(Images with pose keypoints)
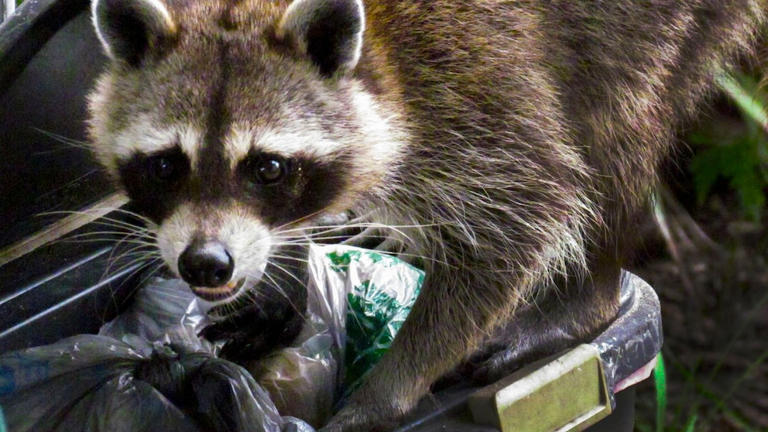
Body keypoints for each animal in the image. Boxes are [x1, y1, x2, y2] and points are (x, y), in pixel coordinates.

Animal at [87, 0, 767, 430]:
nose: (205, 263)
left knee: (615, 130)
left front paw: (387, 392)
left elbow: (529, 213)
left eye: (268, 168)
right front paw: (287, 281)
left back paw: (586, 299)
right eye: (167, 166)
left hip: (657, 24)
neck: (376, 66)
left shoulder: (475, 97)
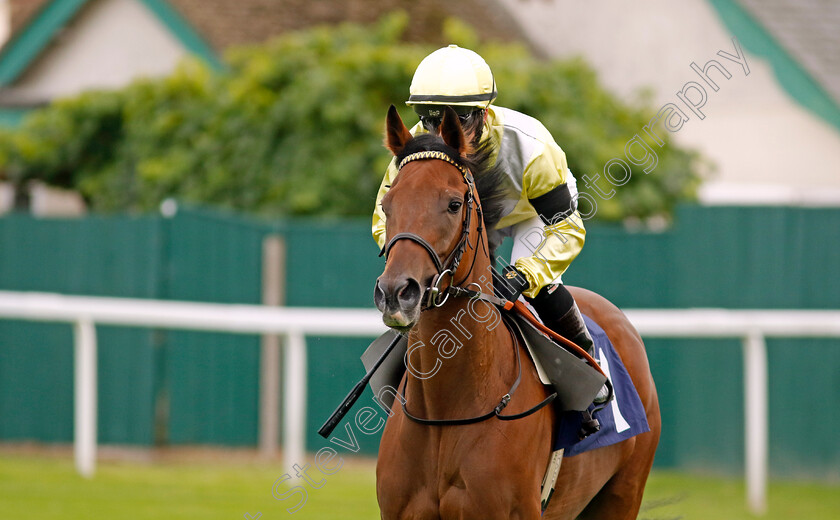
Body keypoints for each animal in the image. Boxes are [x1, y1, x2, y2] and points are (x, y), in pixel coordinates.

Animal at [376, 106, 664, 520]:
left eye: (453, 203)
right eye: (388, 205)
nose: (396, 293)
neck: (446, 410)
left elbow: (564, 224)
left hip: (623, 494)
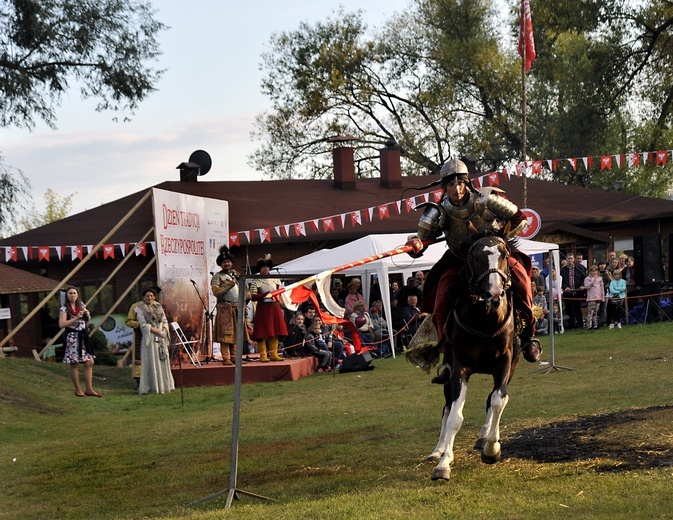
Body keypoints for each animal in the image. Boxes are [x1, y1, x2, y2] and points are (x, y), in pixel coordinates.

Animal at [428, 235, 516, 480]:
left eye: (504, 255)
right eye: (476, 258)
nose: (494, 294)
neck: (485, 320)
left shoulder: (504, 364)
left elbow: (498, 401)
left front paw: (491, 449)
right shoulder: (460, 368)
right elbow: (454, 417)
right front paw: (444, 463)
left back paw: (484, 437)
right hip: (448, 376)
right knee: (447, 408)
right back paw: (438, 450)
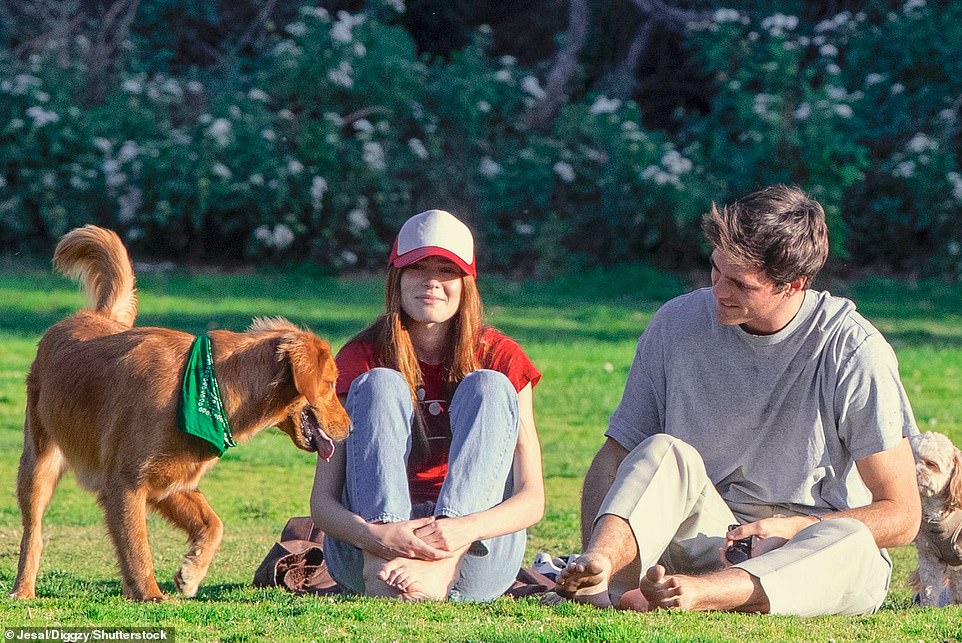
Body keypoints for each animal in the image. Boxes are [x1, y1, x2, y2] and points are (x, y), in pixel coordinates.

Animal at [11, 226, 350, 604]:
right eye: (331, 383)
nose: (350, 428)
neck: (211, 384)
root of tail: (95, 316)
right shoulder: (126, 482)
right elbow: (137, 546)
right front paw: (150, 593)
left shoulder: (169, 481)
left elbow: (212, 524)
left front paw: (190, 573)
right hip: (38, 463)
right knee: (33, 533)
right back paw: (23, 589)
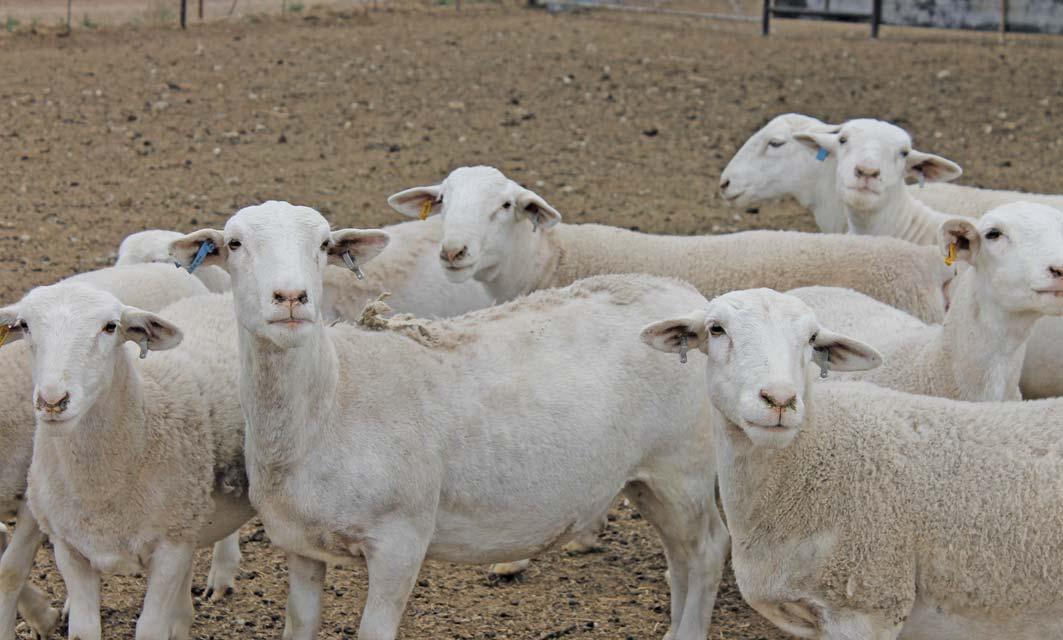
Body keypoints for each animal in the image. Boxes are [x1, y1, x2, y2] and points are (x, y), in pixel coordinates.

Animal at [0, 263, 243, 640]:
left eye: (110, 326)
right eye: (24, 325)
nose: (53, 401)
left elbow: (9, 571)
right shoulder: (64, 534)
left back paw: (221, 574)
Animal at [169, 201, 729, 640]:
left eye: (324, 244)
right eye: (235, 244)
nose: (291, 298)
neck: (331, 401)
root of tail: (686, 299)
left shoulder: (400, 540)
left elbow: (373, 630)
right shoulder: (301, 544)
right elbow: (299, 626)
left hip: (684, 466)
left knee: (706, 551)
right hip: (648, 479)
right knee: (680, 556)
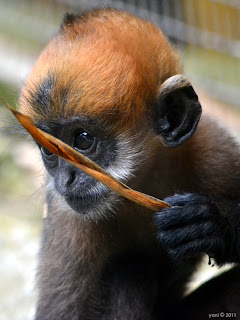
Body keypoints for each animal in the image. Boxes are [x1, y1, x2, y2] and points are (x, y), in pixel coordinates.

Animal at [18, 6, 240, 320]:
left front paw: (214, 226)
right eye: (49, 150)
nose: (66, 180)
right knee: (131, 269)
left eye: (83, 140)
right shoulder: (69, 218)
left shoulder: (215, 151)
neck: (145, 181)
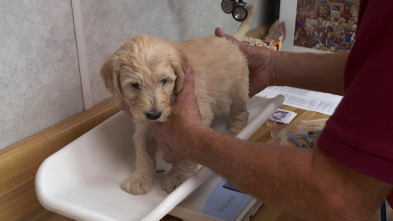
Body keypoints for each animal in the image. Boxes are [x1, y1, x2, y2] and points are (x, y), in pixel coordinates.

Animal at [100, 5, 254, 195]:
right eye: (135, 85)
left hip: (239, 88)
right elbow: (144, 155)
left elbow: (186, 151)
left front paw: (177, 177)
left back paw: (237, 128)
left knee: (241, 110)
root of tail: (229, 40)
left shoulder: (197, 116)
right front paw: (139, 179)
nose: (154, 114)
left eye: (164, 81)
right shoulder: (143, 127)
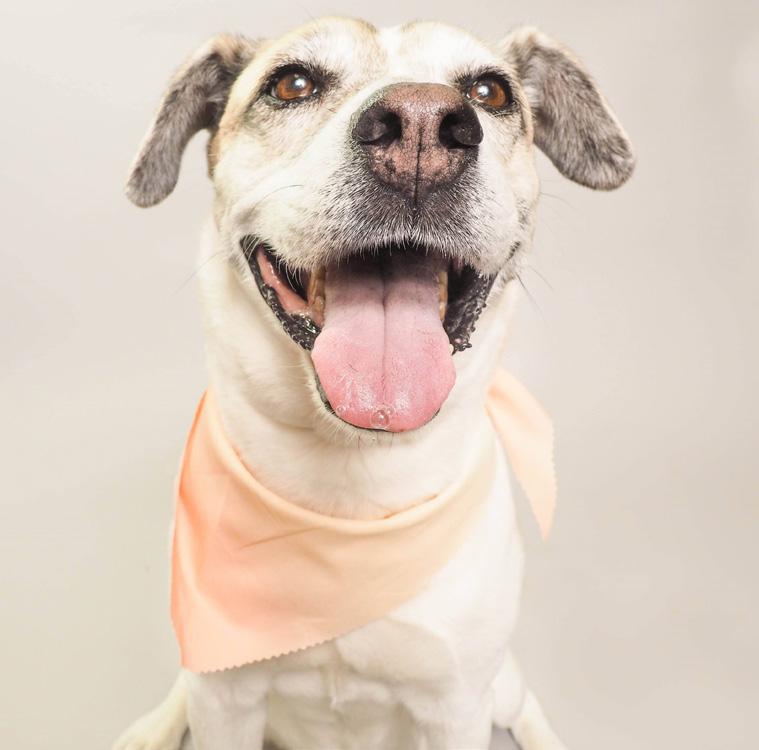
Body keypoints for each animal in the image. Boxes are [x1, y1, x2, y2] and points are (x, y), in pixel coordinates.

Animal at [113, 16, 634, 750]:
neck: (352, 490)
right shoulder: (226, 696)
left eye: (490, 91)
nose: (421, 125)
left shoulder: (455, 706)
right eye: (292, 83)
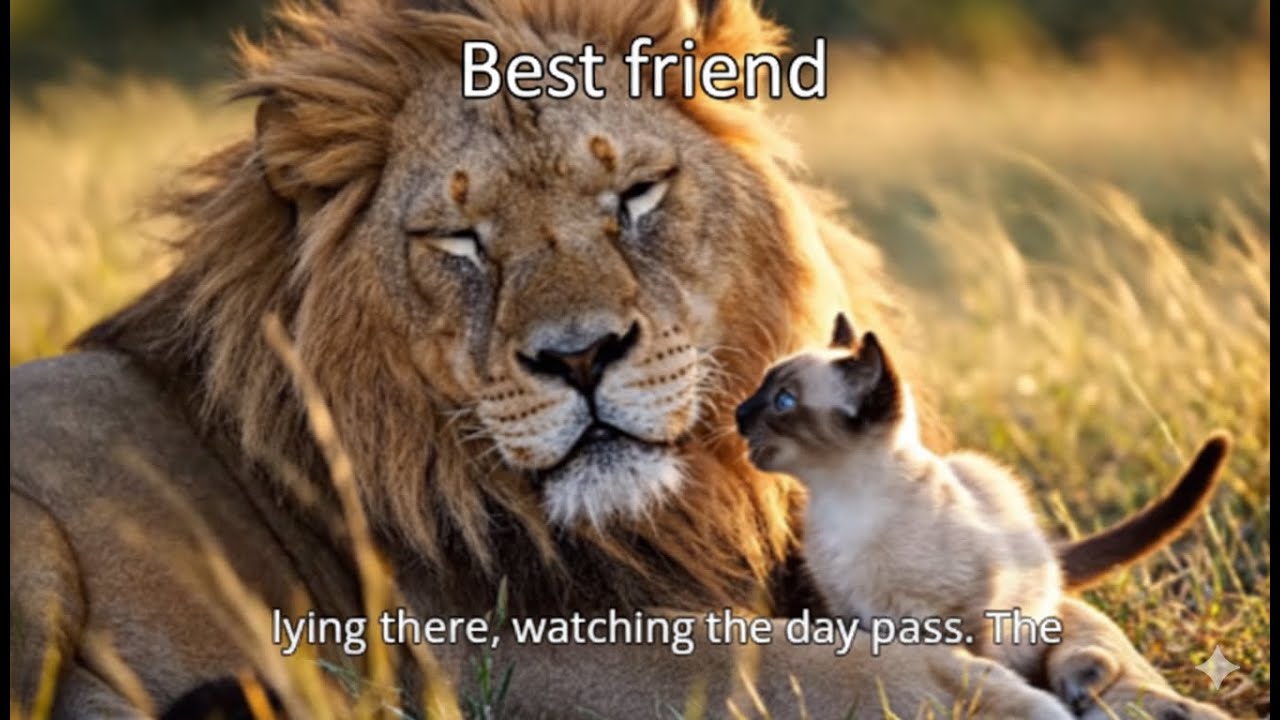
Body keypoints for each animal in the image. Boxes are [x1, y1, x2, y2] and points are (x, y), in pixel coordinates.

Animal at [9, 1, 1225, 717]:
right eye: (461, 240)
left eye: (634, 195)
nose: (582, 357)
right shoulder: (497, 656)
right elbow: (786, 663)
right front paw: (1002, 700)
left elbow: (1065, 609)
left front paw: (1144, 695)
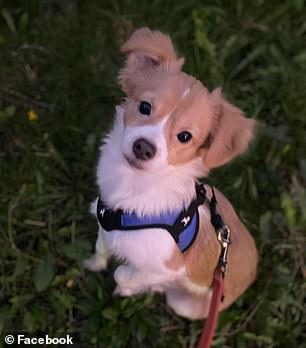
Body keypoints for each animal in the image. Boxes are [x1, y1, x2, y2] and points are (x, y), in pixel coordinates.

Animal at [84, 28, 258, 320]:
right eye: (144, 107)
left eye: (185, 136)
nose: (144, 147)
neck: (134, 186)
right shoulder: (104, 226)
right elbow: (101, 248)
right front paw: (92, 265)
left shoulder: (171, 266)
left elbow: (125, 273)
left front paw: (126, 287)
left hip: (184, 305)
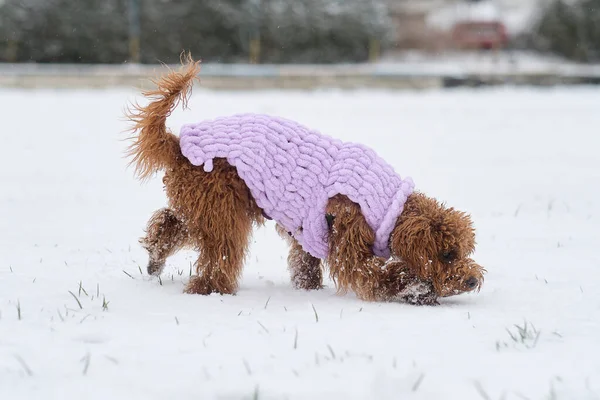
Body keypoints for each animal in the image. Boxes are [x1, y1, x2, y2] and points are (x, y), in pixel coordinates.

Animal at [124, 56, 486, 304]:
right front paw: (413, 287)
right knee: (218, 256)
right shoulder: (348, 236)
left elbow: (305, 263)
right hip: (222, 210)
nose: (471, 280)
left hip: (202, 205)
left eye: (464, 250)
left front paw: (307, 287)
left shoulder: (309, 233)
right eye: (448, 254)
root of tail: (180, 146)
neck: (387, 208)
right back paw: (209, 290)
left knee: (168, 222)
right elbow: (370, 274)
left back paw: (155, 257)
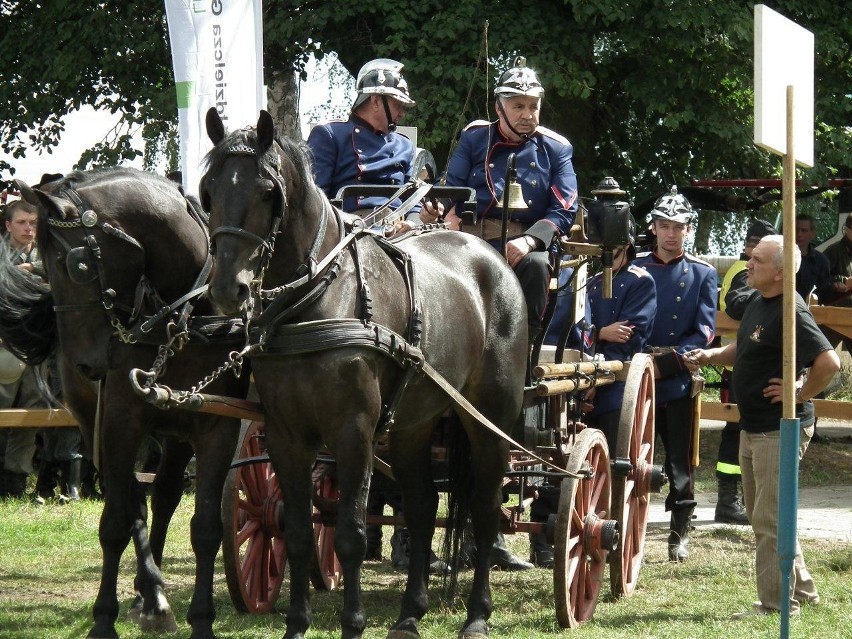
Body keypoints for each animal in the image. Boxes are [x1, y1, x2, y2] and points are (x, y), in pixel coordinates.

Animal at [1, 170, 250, 639]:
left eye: (75, 265)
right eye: (45, 266)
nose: (86, 363)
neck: (186, 315)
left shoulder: (217, 422)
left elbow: (207, 527)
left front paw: (202, 621)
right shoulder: (118, 420)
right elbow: (115, 522)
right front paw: (104, 619)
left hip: (174, 429)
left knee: (164, 494)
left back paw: (150, 594)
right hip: (92, 419)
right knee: (132, 497)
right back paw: (150, 594)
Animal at [202, 110, 528, 639]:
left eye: (268, 192)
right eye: (208, 190)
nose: (229, 289)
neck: (315, 300)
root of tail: (490, 256)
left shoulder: (353, 432)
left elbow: (352, 534)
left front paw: (352, 623)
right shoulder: (286, 436)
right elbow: (297, 533)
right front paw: (296, 625)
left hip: (488, 421)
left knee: (483, 510)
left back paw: (478, 615)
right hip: (414, 425)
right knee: (422, 507)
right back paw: (410, 612)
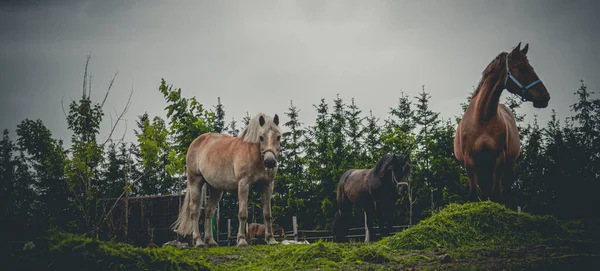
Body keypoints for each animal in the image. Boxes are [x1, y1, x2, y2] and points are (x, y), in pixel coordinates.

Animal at [169, 112, 282, 249]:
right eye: (261, 137)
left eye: (278, 137)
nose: (270, 162)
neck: (254, 155)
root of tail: (196, 142)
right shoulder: (243, 184)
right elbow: (243, 214)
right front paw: (241, 240)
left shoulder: (267, 185)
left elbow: (267, 214)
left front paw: (271, 239)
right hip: (195, 181)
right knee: (194, 211)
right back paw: (199, 241)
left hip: (216, 189)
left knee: (208, 211)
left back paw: (211, 241)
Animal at [454, 41, 548, 205]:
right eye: (522, 68)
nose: (545, 97)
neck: (482, 119)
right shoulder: (470, 161)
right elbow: (474, 195)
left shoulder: (499, 159)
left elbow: (496, 196)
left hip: (507, 167)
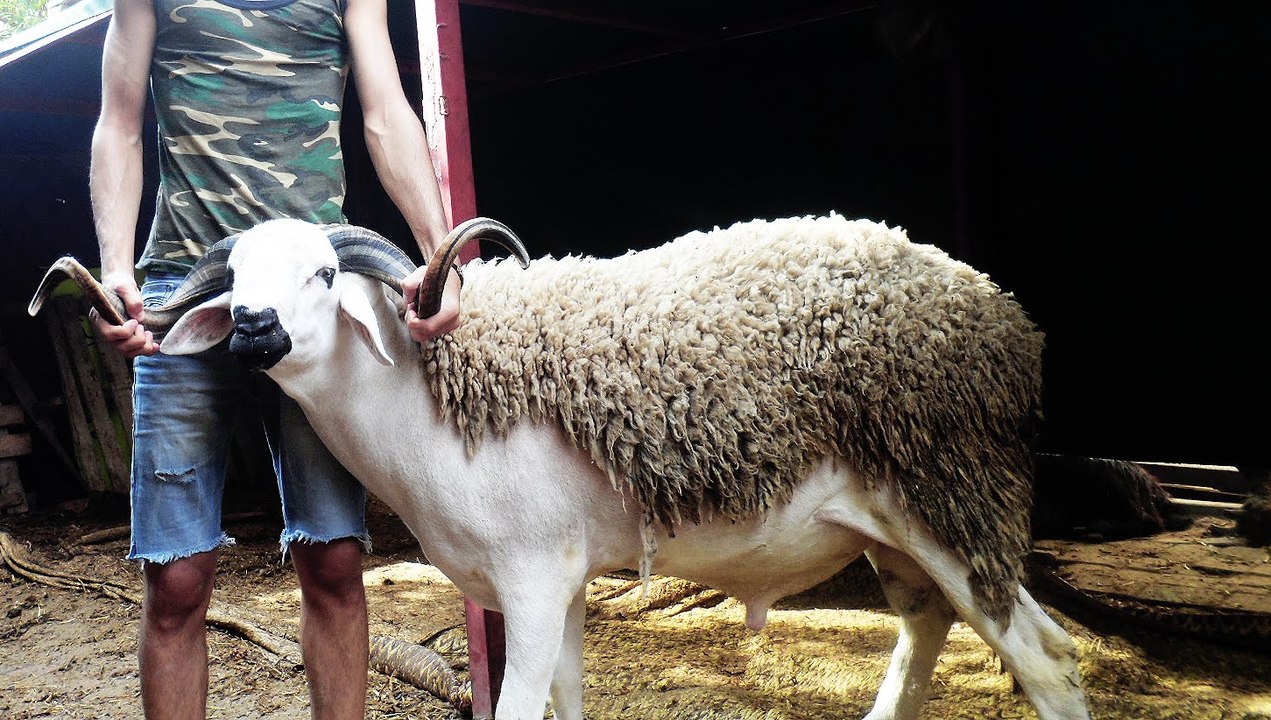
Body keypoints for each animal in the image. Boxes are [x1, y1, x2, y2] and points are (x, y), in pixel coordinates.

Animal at [29, 214, 1092, 720]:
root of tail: (1006, 320)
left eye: (325, 276)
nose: (252, 328)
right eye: (236, 282)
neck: (428, 398)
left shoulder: (534, 581)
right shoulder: (566, 583)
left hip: (950, 492)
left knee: (1046, 661)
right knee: (924, 634)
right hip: (900, 525)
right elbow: (568, 705)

◆ Required work
Read through the lines above and collect those that contain the string "tail".

◆ Result of the exercise
root of tail: (95, 316)
root of tail: (686, 299)
root of tail: (229, 40)
root of tail: (180, 146)
root of tail: (490, 256)
root of tail: (196, 142)
root of tail: (1006, 320)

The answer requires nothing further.